I’ll toss this into the “maybe tying pay to revenue isn’t such a good idea” argument, and please don’t take one part out of context …
Over the past week, per the daily Soccer America newsletter, eight MLS games and one CONCACAF game had better attendance than the WNT’s game in Tampa.
What does this mean? Let’s ponder.
Marketing: You may argue that the WNT game wasn’t properly marketed. Possibly. I don’t know how to quantify it. I just know people said that about MLS for years.
If I knew where to advertise, my books would sell more and my blog would’ve made money. So I’m the last guy to ask about that, and I’m interested in hearing ideas.
Maybe MLS teams have the advantage of being in town all year every year. But at the same time, fans can see them play whenever, and how often is the WNT in Tampa? Shouldn’t fans be taking advantage of that rare opportunity?
No, MLS isn’t the MNT. Maybe the MNT isn’t properly marketed outside of Mexico games, either. You can support the WNT’s legal case and still say the MNT games should be treated better – or ticket prices should be lower. If it becomes either/or, everyone suffers.
But in any case, drive-by media pundits who only know World Cups and Olympics miss the boat with WoSo attendance triumphalism. They have no idea that tens of thousands show up to see Zlatan. Rooney. Martinez. Tim Howard’s farewell tour. Jordan Morris. Efrain Martinez. (Google him.) Would you rather see the since-departed Almiron or the MNT? Thought so.
Maybe it would help if everyone, including the drive-byers, paid more attention to the NWSL. Then they’d have the advantage of a consistent community presence that MLS teams enjoy.
Not that the NWSL has done particularly well in marketing, either. Maybe a new broadcast deal will help. Assuming they get one.
The international challenge: Women’s soccer won’t thrive on the SheBelieves Cup alone. Nor can it rely on a big boost every quadrennium with a win or thrilling run to the final in the World Cup or Olympics. Not with European teams turning up the heat.
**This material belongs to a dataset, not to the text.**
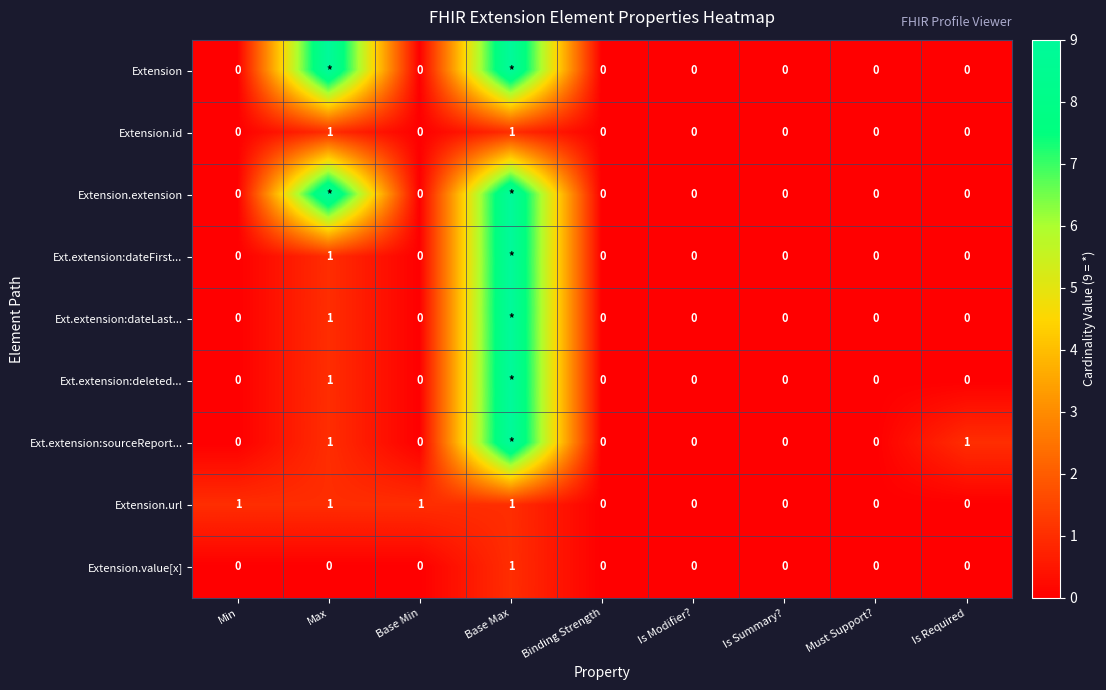

The Extension.url series shows 1 at Is Required. True or false?

False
England has crashed the party. France, propelled by two big-spending clubs, has been there for a while. Germany and Sweden never really left. Then all those teams were bested in Euro 2017 by the Netherlands and Denmark. Then those teams fell far short in the Algarve Cup, in which Norway beat Poland in the final.
Yikes. Then factor in Canada, Brazil and Japan. Don’t count out Australia.
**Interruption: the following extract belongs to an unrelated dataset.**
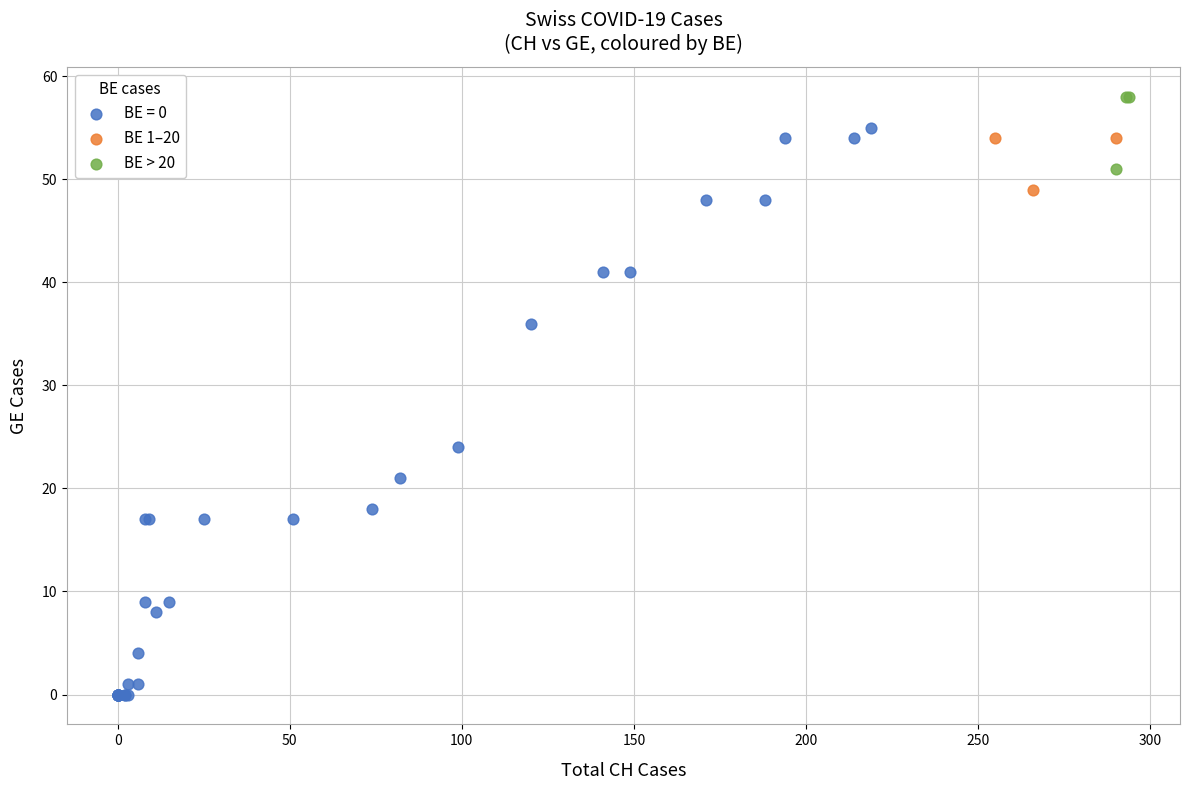

Which series reaches the minimum Y coordinate?

BE = 0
And this isn’t a bad thing. We all want the game to grow internationally. Look at the struggles softball has endured because it’s basically a three-country sport (USA, Japan, Australia). No one’s kicking women’s soccer out of the Olympics as they did with softball. The competition’s too good.
The revenue argument: So suppose the WNT and MNT both tie their salaries (WNT) and bonuses (WNT and MNT) to revenue. Looks great for the WNT — now. Suppose the WNT doesn’t make the final in either the World Cup or Olympics over the next two years. That’ll make a dent in revenue, and that’s actually when we’ll want U.S. Soccer to spend more on women’s soccer.
If U.S. Soccer was really as dastardly as people say (and, at times, it has been), they’d say, “Oh, tie it to revenue? Sure!” Then they’d cackle as the revenue drops when 2016 proves not to be a fluke.
As I said in the last post, I don’t have answers here. I just know that yelling “equal pay for equal play” and other slogans won’t solve the problem. It’ll take some serious attention to detail.
So I’ll write these wonky posts. And maybe the handful of you who read them will be able to ask questions and advocate for things to be better — not just with a short-term victory for Jeff Kessler but (also?) a long-term victory for the sport.